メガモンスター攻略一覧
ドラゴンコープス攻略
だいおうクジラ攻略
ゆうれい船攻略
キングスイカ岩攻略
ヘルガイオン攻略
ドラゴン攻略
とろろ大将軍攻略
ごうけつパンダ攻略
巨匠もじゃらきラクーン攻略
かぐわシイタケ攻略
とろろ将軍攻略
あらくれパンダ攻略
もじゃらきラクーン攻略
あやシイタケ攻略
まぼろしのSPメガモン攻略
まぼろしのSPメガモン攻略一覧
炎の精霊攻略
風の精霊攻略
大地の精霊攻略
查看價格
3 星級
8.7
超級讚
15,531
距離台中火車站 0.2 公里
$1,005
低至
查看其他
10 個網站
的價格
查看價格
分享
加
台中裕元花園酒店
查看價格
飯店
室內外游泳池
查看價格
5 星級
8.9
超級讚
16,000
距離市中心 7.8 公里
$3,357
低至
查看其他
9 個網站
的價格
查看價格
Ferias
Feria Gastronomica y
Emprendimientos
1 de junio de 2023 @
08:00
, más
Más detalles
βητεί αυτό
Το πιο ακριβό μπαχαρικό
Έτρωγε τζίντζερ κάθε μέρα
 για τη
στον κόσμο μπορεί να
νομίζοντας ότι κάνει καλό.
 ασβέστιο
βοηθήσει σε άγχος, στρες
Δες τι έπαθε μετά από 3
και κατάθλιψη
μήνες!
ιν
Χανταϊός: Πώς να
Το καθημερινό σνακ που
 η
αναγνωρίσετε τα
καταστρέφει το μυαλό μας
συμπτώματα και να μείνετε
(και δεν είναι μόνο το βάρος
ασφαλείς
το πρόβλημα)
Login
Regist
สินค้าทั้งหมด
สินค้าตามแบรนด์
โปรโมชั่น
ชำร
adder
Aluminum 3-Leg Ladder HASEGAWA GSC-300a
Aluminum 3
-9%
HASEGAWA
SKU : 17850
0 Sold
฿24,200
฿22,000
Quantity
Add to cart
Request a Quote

---

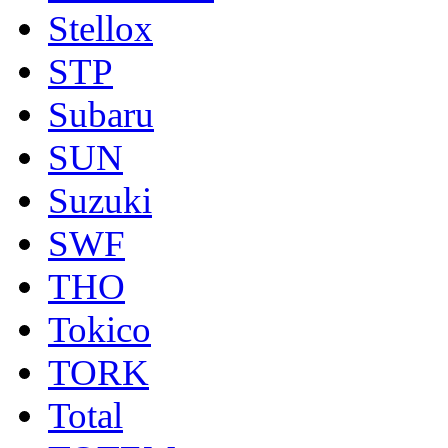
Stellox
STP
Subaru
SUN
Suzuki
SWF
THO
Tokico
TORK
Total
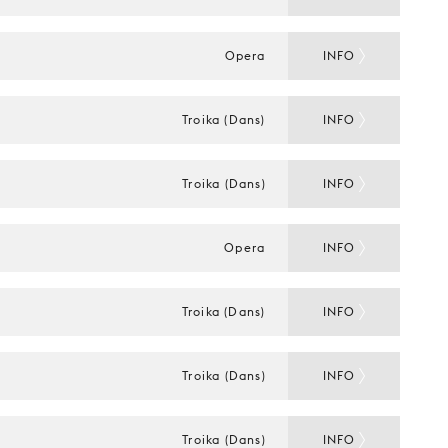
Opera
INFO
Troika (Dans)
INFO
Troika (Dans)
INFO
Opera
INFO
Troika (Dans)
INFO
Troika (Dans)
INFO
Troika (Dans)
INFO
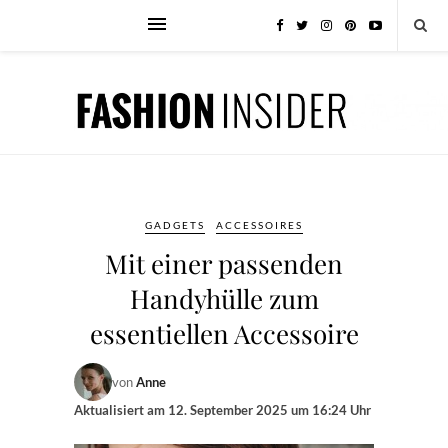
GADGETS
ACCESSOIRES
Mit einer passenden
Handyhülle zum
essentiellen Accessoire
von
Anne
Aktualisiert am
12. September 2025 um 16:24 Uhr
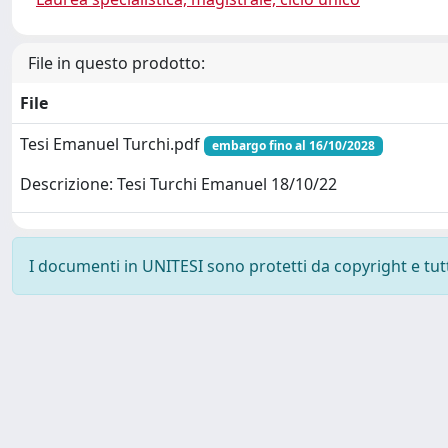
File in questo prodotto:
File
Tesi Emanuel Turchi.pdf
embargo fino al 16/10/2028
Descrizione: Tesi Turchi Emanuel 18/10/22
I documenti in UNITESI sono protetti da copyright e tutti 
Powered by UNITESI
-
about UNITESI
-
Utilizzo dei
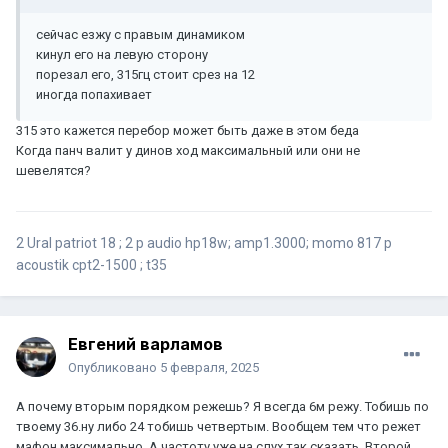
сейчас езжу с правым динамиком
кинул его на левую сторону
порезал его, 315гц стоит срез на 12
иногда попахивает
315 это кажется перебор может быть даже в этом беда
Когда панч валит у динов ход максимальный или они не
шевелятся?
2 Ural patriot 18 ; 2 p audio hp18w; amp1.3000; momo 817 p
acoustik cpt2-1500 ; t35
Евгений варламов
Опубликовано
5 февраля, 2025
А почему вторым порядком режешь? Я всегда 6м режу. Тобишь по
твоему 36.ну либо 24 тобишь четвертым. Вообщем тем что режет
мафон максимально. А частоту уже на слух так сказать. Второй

--

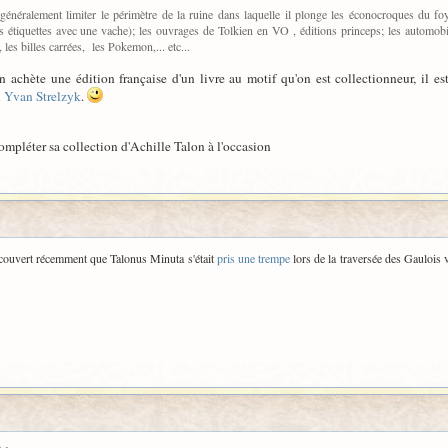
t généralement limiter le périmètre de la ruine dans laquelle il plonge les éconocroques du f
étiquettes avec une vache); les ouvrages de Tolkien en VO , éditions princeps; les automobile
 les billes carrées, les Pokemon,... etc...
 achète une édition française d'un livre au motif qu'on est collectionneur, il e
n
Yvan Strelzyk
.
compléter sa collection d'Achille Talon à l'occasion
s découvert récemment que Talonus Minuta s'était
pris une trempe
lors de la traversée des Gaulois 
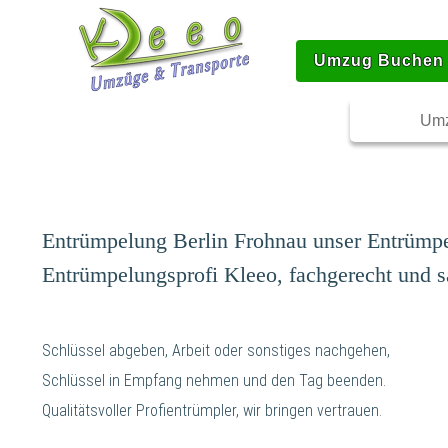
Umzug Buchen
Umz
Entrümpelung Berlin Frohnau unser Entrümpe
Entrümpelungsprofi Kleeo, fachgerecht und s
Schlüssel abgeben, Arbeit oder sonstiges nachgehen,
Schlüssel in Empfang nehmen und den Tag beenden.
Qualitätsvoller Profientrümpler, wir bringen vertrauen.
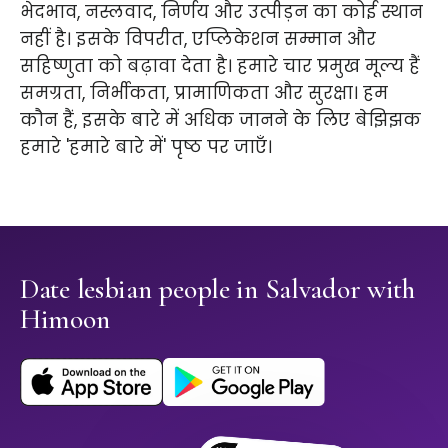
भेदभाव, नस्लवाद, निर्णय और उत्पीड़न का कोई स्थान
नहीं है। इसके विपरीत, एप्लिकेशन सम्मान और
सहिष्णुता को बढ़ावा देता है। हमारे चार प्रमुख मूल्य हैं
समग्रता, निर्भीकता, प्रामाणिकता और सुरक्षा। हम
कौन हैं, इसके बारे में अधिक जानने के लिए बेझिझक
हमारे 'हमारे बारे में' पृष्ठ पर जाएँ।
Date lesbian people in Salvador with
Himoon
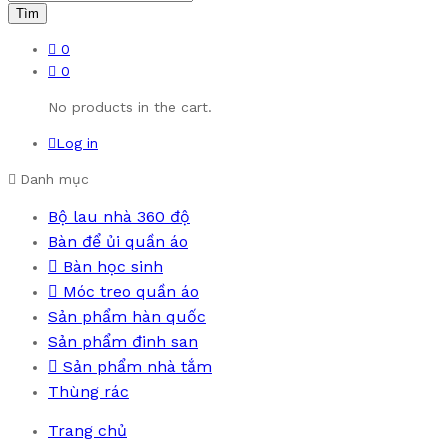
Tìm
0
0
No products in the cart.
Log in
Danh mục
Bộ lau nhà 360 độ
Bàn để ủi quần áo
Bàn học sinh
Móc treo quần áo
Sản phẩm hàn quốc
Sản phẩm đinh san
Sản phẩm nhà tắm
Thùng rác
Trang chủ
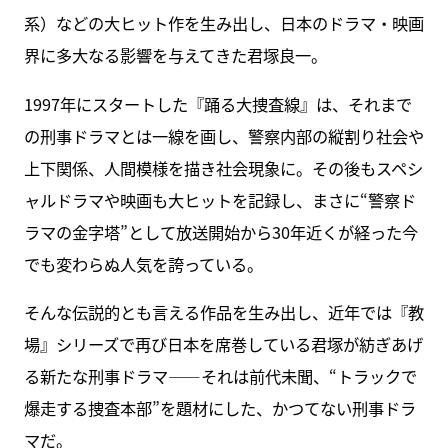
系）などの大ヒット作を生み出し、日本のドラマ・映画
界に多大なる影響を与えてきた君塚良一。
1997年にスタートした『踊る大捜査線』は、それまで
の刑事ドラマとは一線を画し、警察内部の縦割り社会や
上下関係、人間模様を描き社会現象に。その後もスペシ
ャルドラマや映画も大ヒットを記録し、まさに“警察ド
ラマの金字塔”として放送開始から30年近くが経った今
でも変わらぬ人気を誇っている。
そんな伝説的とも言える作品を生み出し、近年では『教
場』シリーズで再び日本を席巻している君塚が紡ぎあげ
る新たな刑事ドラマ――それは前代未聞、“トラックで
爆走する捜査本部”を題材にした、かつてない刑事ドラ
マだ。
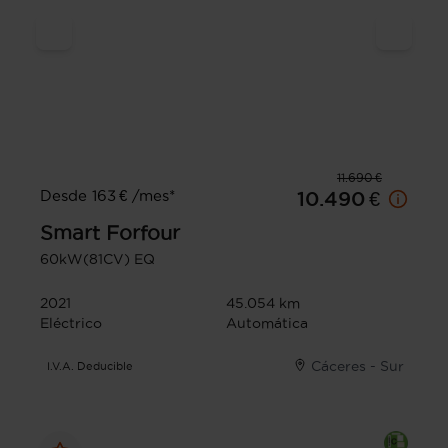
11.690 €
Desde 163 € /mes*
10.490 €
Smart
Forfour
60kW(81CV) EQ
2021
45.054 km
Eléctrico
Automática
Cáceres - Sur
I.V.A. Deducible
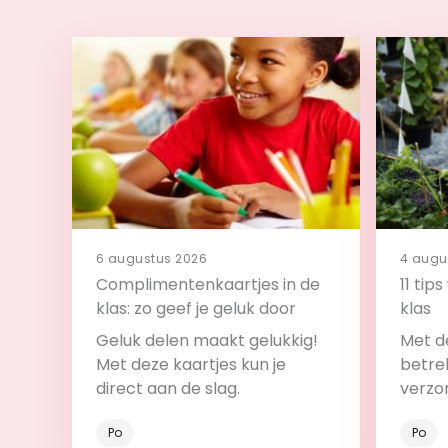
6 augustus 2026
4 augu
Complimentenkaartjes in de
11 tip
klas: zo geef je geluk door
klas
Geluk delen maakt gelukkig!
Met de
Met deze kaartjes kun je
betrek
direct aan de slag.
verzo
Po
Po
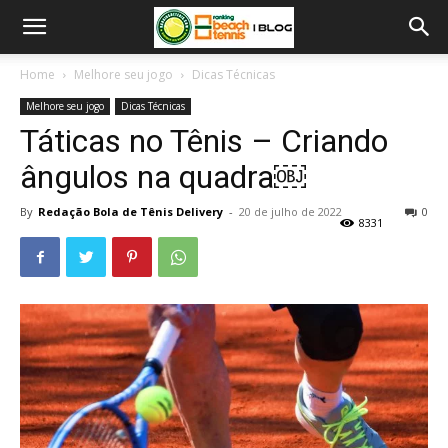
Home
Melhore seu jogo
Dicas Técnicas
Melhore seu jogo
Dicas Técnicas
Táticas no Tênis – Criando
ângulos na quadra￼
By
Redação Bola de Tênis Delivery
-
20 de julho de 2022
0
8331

* Problem: Leaving all pictures out, output exactly the lines of the material above from the line with "Sản phẩm hàn quốc" to the line with "Met deze kaartjes kun je", both included.

* Response area:
Sản phẩm hàn quốc
Sản phẩm đinh san
Sản phẩm nhà tắm
Thùng rác
Trang chủ
系）などの大ヒット作を生み出し、日本のドラマ・映画
界に多大なる影響を与えてきた君塚良一。
1997年にスタートした『踊る大捜査線』は、それまで
の刑事ドラマとは一線を画し、警察内部の縦割り社会や
上下関係、人間模様を描き社会現象に。その後もスペシ
ャルドラマや映画も大ヒットを記録し、まさに“警察ド
ラマの金字塔”として放送開始から30年近くが経った今
でも変わらぬ人気を誇っている。
そんな伝説的とも言える作品を生み出し、近年では『教
場』シリーズで再び日本を席巻している君塚が紡ぎあげ
る新たな刑事ドラマ――それは前代未聞、“トラックで
爆走する捜査本部”を題材にした、かつてない刑事ドラ
マだ。
11.690 €
Desde 163 € /mes*
10.490 €
Smart
Forfour
60kW(81CV) EQ
2021
45.054 km
Eléctrico
Automática
Cáceres - Sur
I.V.A. Deducible
6 augustus 2026
4 augu
Complimentenkaartjes in de
11 tip
klas: zo geef je geluk door
klas
Geluk delen maakt gelukkig!
Met de
Met deze kaartjes kun je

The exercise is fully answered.